When Minister of Education Mike Bernier came to Penticton he was taken on a trip to space, had a brief stop on Mars and chatted with students throughout the district without leaving the classroom at KVR Middle School.
It was through the use of technology that Bernier and Penticton MLA Dan Ashton were able to make such out-of-this-world trips, and it is the same technology being used to engage students in multiple subjects in School District 67.
Trevor Knowlton, a teacher at Summerland Secondary School, was on hand on Dec. 11 to introduce Bernier to some of the creative ways teachers are bringing the outside world into the classroom during the minister’s tour of the school district.
Knowlton showed how devices like webcams can be integrated with curriculums bringing events like live surgery to a biology class, having a Holocaust survivor chat with English students, or science students getting a chance to ask Canadian astronaut Chris Hadfield what it’s like to be in space.
A video outlining a science project to get a balloon into space with an open-source, nano-satellite called ArduSat, which collects data, impressed Bernier, but not as much as one student’s commitment to the project.
“When you start looking at the fact that we’re down here and start sending a balloon all the way up into the atmosphere, the biggest takeaway for me was when you have a young individual who is in elementary school way beyond where we’d ever expect him in capacity and knowledge. That’s because we’ve opened the doors for our students to be able to research what they think is exciting for them,” Bernier said.
Declining enrolment projections for SD67 and closures looming may not be indicative of the entire province, Bernier said.
“There’s decline in enrolment in a lot of different districts, especially in rural parts of the province, but there’s some that are seeing the complete opposite. A lot of stresses when you look at districts like Surrey and even up north in Fort St. John and areas that are growing,” Bernier said. “A big part of getting around the province is just to see all the different avenues of what’s happening and different success stories and different stresses.”
However, with the advantages of technology in the classroom there may be openings for greater learning opportunities while facing restrictive budgets and lower enrolment.
“To look at what we saw today where you don’t need to bring Chris Hadfield from the East Coast to Penticton and Summerland. You can Skype and use technology and he’s right in the classroom with you, answering questions, engaged with the students. When you see things like that, to me, that’s really exciting and just broadens the opportunities for our students.”
These technologies could also open up more options for courses, like a coding course currently teaching students the language of computers in SD67, without being restricted to how many students will enrol, bringing in students from across the districts with webcams.

# # #

Tasks to carry out –
A: In the article about the education minister's school district tour, what is the name of the nano-satellite in the student balloon project?
B: From the article about the education minister's school district tour, reproduce everything from "Trevor Knowlton, a" down to "the school district.".

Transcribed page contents
# # #

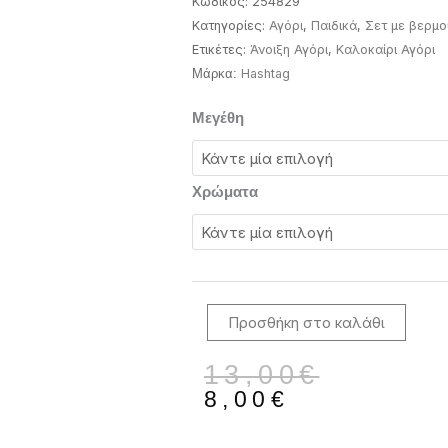
Κωδικός:
254829
Κατηγορίες:
Αγόρι
,
Παιδικά
,
Σετ με βερμ
Ετικέτες:
Άνοιξη Αγόρι
,
Καλοκαίρι Αγόρι
Ηashtag
Μάρκα:
1-
Μεγέθη
6
Ετών
Hashtag
Χρώματα
σετ
με
βερμούδα
ποσότητα
Προσθήκη στο καλάθι
Original
Η
13,00
€
price
τρέχουσα
8,00
€
was:
τιμή
13,00€.
είναι:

# # #

Solutions in order –
A: ArduSat

B:
Trevor Knowlton, a teacher at Summerland Secondary School, was on hand on Dec. 11 to introduce Bernier to some of the creative ways teachers are bringing the outside world into the classroom during the minister’s tour of the school district.